Rewrite the listing below, substituting "대학 교재" for every occurrence of "대학교재" and leaving everything else the same.

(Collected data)

___

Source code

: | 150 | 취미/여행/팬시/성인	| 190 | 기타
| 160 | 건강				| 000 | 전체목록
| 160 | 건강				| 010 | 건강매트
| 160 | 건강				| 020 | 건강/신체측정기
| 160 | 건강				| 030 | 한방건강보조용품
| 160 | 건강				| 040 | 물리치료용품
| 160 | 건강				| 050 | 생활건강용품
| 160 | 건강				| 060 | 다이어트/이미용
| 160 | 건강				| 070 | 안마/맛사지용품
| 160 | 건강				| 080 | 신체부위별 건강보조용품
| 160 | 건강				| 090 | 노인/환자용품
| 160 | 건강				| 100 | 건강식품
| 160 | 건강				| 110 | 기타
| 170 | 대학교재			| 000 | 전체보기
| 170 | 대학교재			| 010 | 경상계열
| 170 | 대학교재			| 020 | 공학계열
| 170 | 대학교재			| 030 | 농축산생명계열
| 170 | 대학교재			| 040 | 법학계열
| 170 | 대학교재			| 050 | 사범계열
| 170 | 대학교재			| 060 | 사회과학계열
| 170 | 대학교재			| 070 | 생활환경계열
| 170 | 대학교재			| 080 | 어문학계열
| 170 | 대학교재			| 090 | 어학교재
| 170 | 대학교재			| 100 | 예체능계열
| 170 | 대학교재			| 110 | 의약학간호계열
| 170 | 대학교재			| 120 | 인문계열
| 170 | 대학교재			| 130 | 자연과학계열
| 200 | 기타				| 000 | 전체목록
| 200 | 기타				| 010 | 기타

___

RESPONSE BOX:
Source code

: | 150 | 취미/여행/팬시/성인	| 190 | 기타
| 160 | 건강				| 000 | 전체목록
| 160 | 건강				| 010 | 건강매트
| 160 | 건강				| 020 | 건강/신체측정기
| 160 | 건강				| 030 | 한방건강보조용품
| 160 | 건강				| 040 | 물리치료용품
| 160 | 건강				| 050 | 생활건강용품
| 160 | 건강				| 060 | 다이어트/이미용
| 160 | 건강				| 070 | 안마/맛사지용품
| 160 | 건강				| 080 | 신체부위별 건강보조용품
| 160 | 건강				| 090 | 노인/환자용품
| 160 | 건강				| 100 | 건강식품
| 160 | 건강				| 110 | 기타
| 170 | 대학 교재			| 000 | 전체보기
| 170 | 대학 교재			| 010 | 경상계열
| 170 | 대학 교재			| 020 | 공학계열
| 170 | 대학 교재			| 030 | 농축산생명계열
| 170 | 대학 교재			| 040 | 법학계열
| 170 | 대학 교재			| 050 | 사범계열
| 170 | 대학 교재			| 060 | 사회과학계열
| 170 | 대학 교재			| 070 | 생활환경계열
| 170 | 대학 교재			| 080 | 어문학계열
| 170 | 대학 교재			| 090 | 어학교재
| 170 | 대학 교재			| 100 | 예체능계열
| 170 | 대학 교재			| 110 | 의약학간호계열
| 170 | 대학 교재			| 120 | 인문계열
| 170 | 대학 교재			| 130 | 자연과학계열
| 200 | 기타				| 000 | 전체목록
| 200 | 기타				| 010 | 기타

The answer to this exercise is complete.